Understanding a Culture through Food - Jars of Sun

RUSSIAN FEDERATION | Wednesday, 17 April 2013 | Views [152] | Scholarship Entry

It was nice and grey outside, and I knew it was time to get up to catch the grayness before the pitch black darkness set in. I pushed my body up against last night’s vodka. How did the Russians do this every day?
My first two days in Moscow were miserable, though I never would have admitted this to anyone before, in fear of hearing the much dreaded ‘told you so’. A moment of wild inspiration while staring at the ‘M’ list of the drop down menu found me booking the flight to Moscow in December instead of diving in Marsa Alam, Egypt as planned.
As it happened, Moscow was terminally dark, and the cold did not come from the atmosphere as much as it seemed to be radiating from the English language hating locals. That was my view back when I was a stupid tourist, before chasing an unsuspecting pedestrian with a phrasebook in a final act of despair and was then granted the key to city; The Russians will do anything for you if you try to speak Russian, no matter how abominably.
I ran back to the hostel, excitedly looking for Artem, the love of my trip, with my new phrasebook and from there on, a different kind of sun shone through the city. For, I wooed him with my attempts to speak Russian and he wooed me back with the most precious thing one can be wooed with across the spectrum of the animal kingdom; food.
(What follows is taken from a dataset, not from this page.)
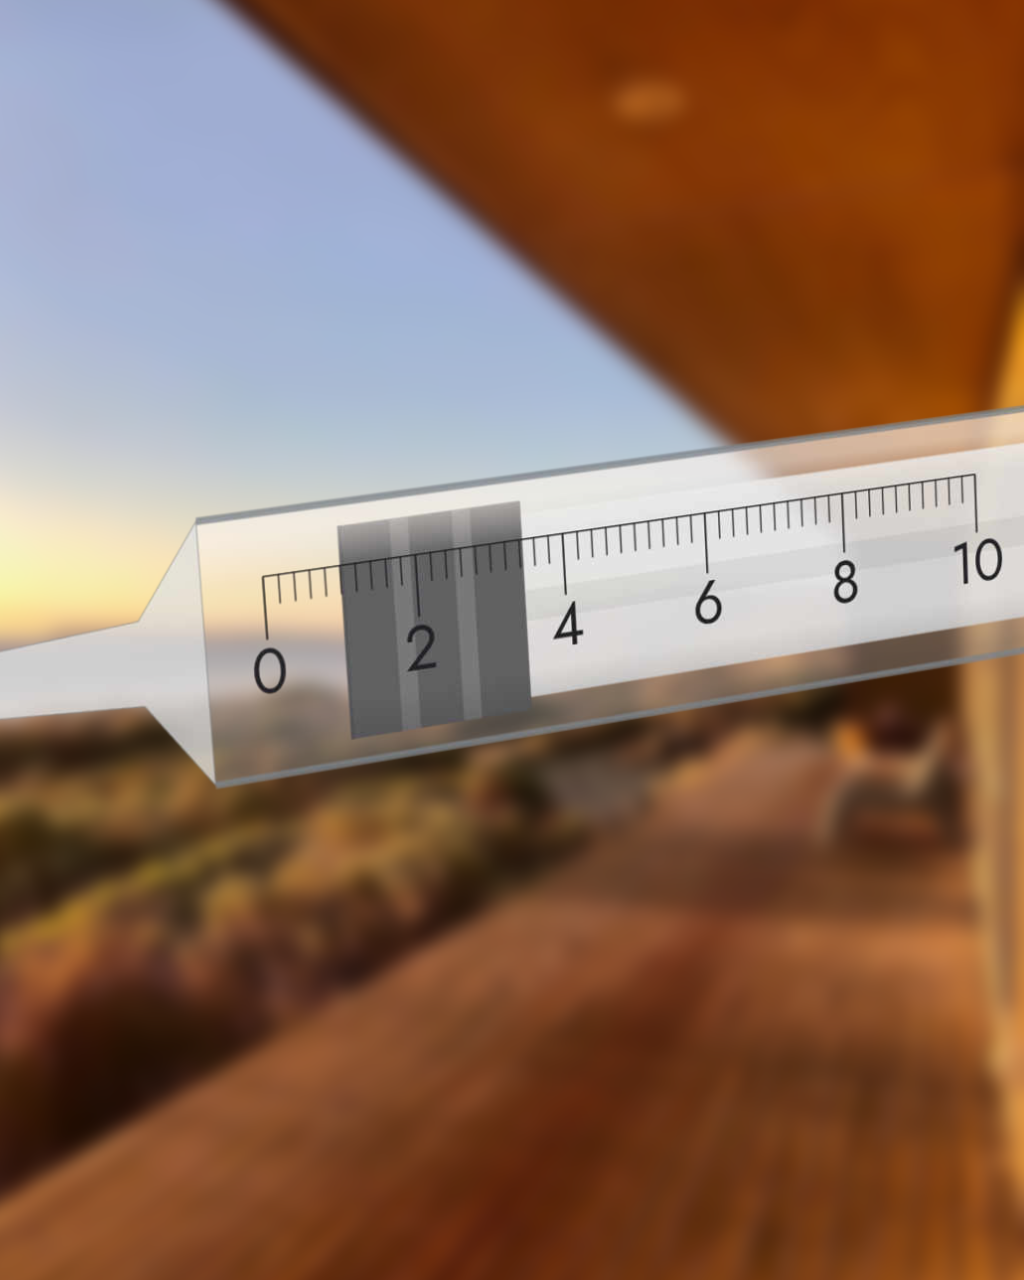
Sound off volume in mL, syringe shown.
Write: 1 mL
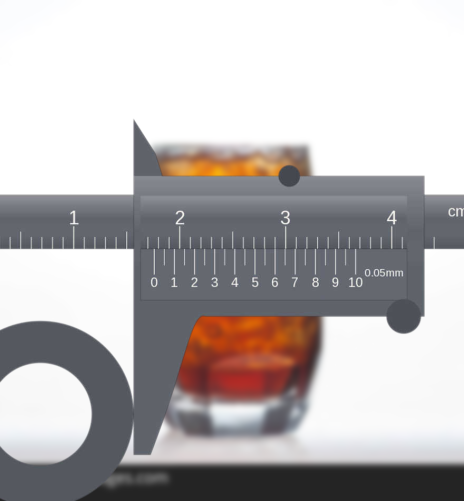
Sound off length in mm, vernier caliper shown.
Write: 17.6 mm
Discovering salmon humpback caviar was literally a shining moment. The miniature orange glowing sphere gravitated towards my palate where it exploded with the power of a thousand suns. Serotonin levels in my brain shot up and the neurotransmitters didn’t know what to do with all those signals, and so I giggled and blushed.
It made sense now; they don’t need the sun because they have it packed off in jars.
Color and warmth were restored to my body ,and my brain which was about to perish in defeat to the cold and the loneliness. Except it was never cold nor lonely again. All you need is a phrasebook, a bottle of vodka and a jar of caviar, and best friends will show up everywhere.
I realized that this is how they survived. Caviar and salted fish are packed with happiness inducing substances such as omega-3s and B vitamins, and well… we all know about the vodka, no secret there.
Artem presented me with salted fish they call Saladino (the like of which I never tasted anywhere, and I come from the Mediterranean), caviar and vodka, like a courting Albatross ; a man who knows how to court a woman and to survive the cold Muscovite winter.